→ **WHAT NEEDS TO BE DONE**: Copy word for word the lines of the material below, beginning with the line that contains "Fragt i hele Danmark fra 80 kr (efter vægt)" and ending with the line that contains "Vi accepterer de fleste betalingskort og EAN". Include both of those lines.

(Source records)
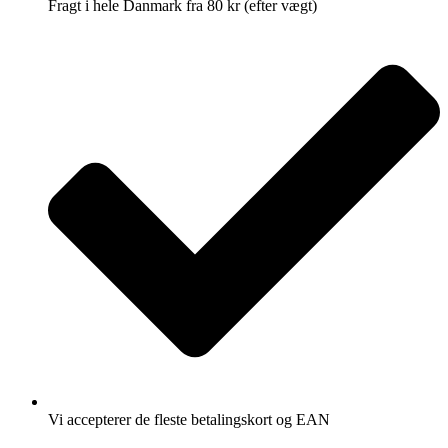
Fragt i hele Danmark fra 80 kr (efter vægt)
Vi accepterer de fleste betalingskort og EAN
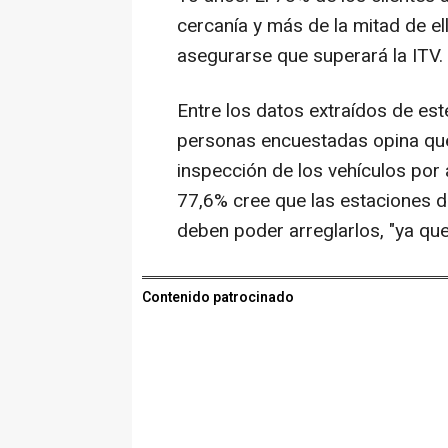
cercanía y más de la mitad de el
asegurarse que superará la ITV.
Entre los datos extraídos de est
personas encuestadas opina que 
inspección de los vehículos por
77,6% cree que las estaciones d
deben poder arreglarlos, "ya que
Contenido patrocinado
* * *
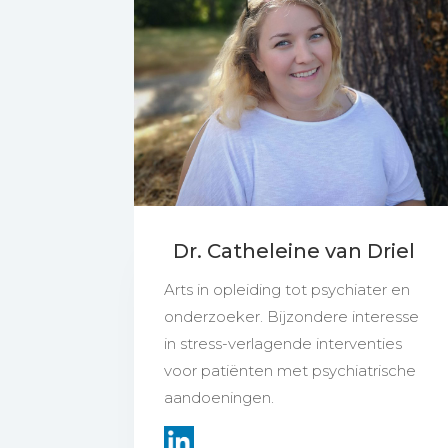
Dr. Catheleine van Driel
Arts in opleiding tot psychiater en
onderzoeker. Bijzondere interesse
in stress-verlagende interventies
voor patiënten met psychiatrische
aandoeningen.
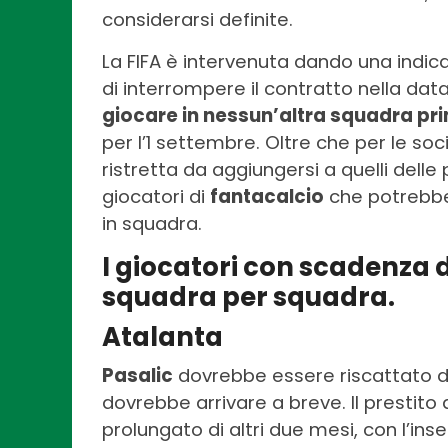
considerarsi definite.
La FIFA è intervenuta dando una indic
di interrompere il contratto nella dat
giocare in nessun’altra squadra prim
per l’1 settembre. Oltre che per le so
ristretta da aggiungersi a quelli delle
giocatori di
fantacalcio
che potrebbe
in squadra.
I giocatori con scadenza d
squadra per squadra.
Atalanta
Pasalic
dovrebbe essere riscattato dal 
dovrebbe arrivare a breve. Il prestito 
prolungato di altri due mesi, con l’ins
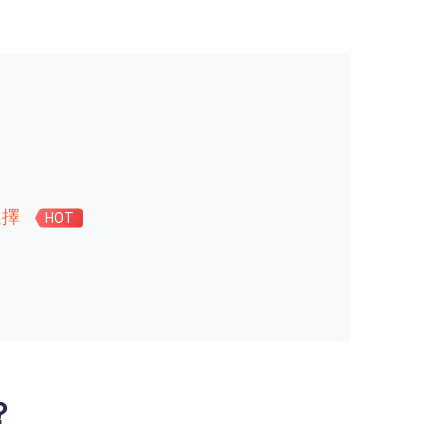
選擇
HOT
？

→ **TASK RESULT**:
Fragt i hele Danmark fra 80 kr (efter vægt)
Vi accepterer de fleste betalingskort og EAN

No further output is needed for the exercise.